Résumons-nous. Une petite structure atypique, sur un marché concurrentiel dominé par des grands groupes privés, attaquée par les tenants de la doxa libérale.

La SCOP serait-elle le cache sexe du naufrage de Sea France, comme l’a été la compagnie régionale sarde pour la disparition de la Tirennia publique ?
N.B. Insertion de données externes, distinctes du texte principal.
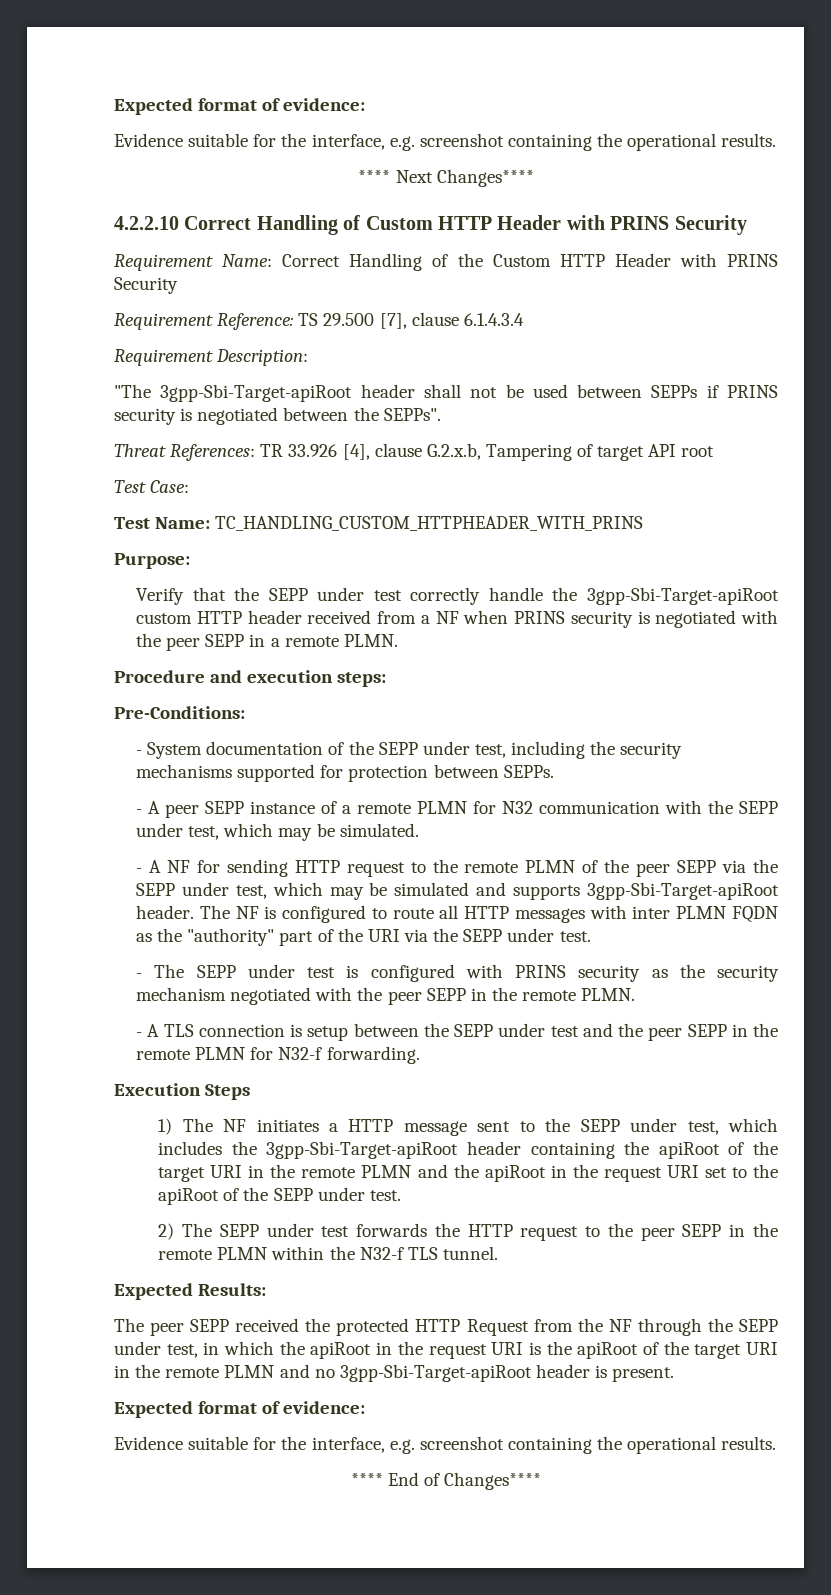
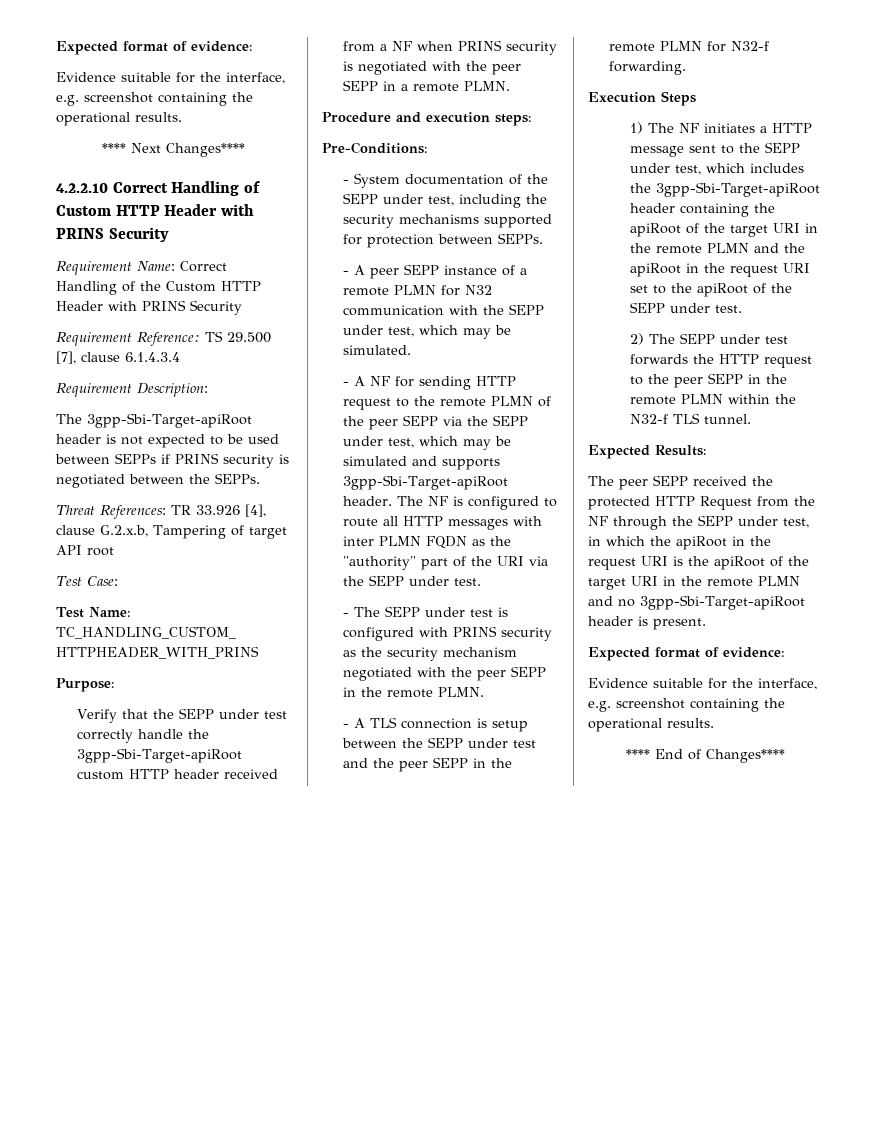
[114,384,498,402] "The 3gpp-Sbi-Target-apiRoot header shall not -> [56,413,252,428] [56,434,223,448] The 3gpp-Sbi-Target-apiRoot header is not expected to
[383,408,441,421] SEPPs". -> [215,473,260,484] SEPPs.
SCOP, « flotta sarda » et SEM, mêmes causes, mêmes effets ? A suivre.

Une société Low Cost

L’exemple de My Ferry Link résume la tendance. Les employés de la SCOP ont consenti à des sacrifices (baisse des salaires et des vacances, augmentation du rythme de travail…).  Pourtant cela n’a pas, forcement, l’air de suffire. Une entreprise française, appliquant certaines normes sociales (même revues à la baisse) peut-elle résister face à des entreprises qui n’ont pas les mêmes normes sociales et salariales ? Le principal concurrent sur le transmanche la P&0, emploi des marins non européens (en toute légalité) mais pas aux mêmes conditions salariales et sociales. Dès 1994,  P&0 avait même tenté d’employer des marins chinois « low cost ».

C’est le même type de reproches qui et adressé à CFF par les syndicats de la SNCM.  Les syndicalistes pointent des contrats de droit… roumain.

Enfin sur les lignes Italie-Sardaigne, on annonce l’arrivée d’une compagnie maritime Low Cost, se revendiquant pour la première fois comme telle.

 Nous voyons bien que, derrière tous ces événements, se joue un véritable changement de société.  Ce n’est pas seulement une ou des entreprises qui deviennent Low Cost, mais une part importante de notre société.